Rep. Steve Womack, Republican of Arkansas, speaking at a town hall on Tuesday, described a conversation with a local business owner who said "we'd love to expand, problem is we can't fill the workers we need now." Womack continued:
And I said "why?" And he says "Well, couple of real good reasons. One, lot of them can't pass the drug test. That's one. Number two, some of them say 'call me when my unemployment runs out.'"In the same week, Ohio's Rep. Bill Johnson, responding to a constituent asking if the government could drug test welfare recipients, said:
Sure, believe it or not, we actually passed some legislation in 2011 to do exactly that. It was part of unemployment compensation reform…. But there are employers up and down the river in Ohio that say "I can’t find workers because the kind of job that we need them to do—I can’t find people that can pass the drug test." And those people will come in and they will find out they gotta take a drug test and they’ll even leave and won’t take the drug test but they’ll use that employer sign-off to go back and stay on unemployment. They’ll use their unemployment checks for buying their drugs.The previous week, Rep. Dave Joyce, also of Ohio, lamenting jobs that go unfilled:
And the trouble is, it's because they either can't find people to come to work sober, daily, drug-free and want to learn the necessary skills going forward to be able to do those jobsWas this part of the official House GOP talking points for August recess? In any case, these are not new claims. The problem is, they're so consistently wrong. In 2011, South Carolina Gov. Nikki Haley claimed that a nuclear reservation in her state was having trouble filling jobs because half of the applicants failed a drug test. Problem was, the number of applicants failing a drug test was actually less than one percent. When Florida required drug testing for welfare seekers, it cost the state $118,140, $45,000 more than would have been paid out in benefits, in the four months before a court shut the program down, because only 2.6 percent of applicants failed the test. A similar law in Utah caught just 12 people applying for welfare while testing positive for drugs between August 2012 and July 2013.

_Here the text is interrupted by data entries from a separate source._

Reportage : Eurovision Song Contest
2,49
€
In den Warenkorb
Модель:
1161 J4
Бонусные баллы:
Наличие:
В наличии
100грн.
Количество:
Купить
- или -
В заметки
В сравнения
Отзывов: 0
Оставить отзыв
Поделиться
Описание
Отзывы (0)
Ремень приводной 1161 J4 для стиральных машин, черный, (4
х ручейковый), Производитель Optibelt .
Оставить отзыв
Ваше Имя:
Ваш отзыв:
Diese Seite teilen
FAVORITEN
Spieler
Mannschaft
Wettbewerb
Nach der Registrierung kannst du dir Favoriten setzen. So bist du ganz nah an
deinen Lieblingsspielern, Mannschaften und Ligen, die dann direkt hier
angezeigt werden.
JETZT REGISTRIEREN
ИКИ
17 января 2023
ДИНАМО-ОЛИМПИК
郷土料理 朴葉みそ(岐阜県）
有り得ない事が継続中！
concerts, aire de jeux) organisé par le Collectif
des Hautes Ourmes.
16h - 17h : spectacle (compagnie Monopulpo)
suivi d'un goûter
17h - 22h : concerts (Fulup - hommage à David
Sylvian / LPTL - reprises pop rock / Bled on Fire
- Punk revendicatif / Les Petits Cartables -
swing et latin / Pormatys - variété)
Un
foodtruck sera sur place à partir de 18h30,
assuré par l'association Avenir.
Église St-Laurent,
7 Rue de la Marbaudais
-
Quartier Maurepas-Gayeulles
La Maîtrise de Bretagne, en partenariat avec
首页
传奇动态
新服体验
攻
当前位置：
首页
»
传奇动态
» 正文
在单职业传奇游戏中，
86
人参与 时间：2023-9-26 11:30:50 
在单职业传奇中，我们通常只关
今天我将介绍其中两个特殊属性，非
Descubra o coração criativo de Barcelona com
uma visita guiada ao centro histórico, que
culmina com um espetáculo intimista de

It's not hard to see why this is such an appealing story for Republicans to tell: It not only provides them with the excuse they want to cut every form of government assistance, from food stamps to unemployment insurance, but it gets them off the hook for job creation, too, since the claim—made explicitly by Joyce—is that there are tons of jobs out there if only jobless Americans weren't too lazy and drug-addicted to be worth hiring. In fact, not only are the number of job openings dwarfed by the number of job-seekers, but there's a pile of evidence showing that it's employers, not workers, who are to blame for most unfilled job openings. None of this discourages Republicans, though—why would they worry about facts when they can fall back on lazy stereotypes and urban legends that make their policies look halfway plausible?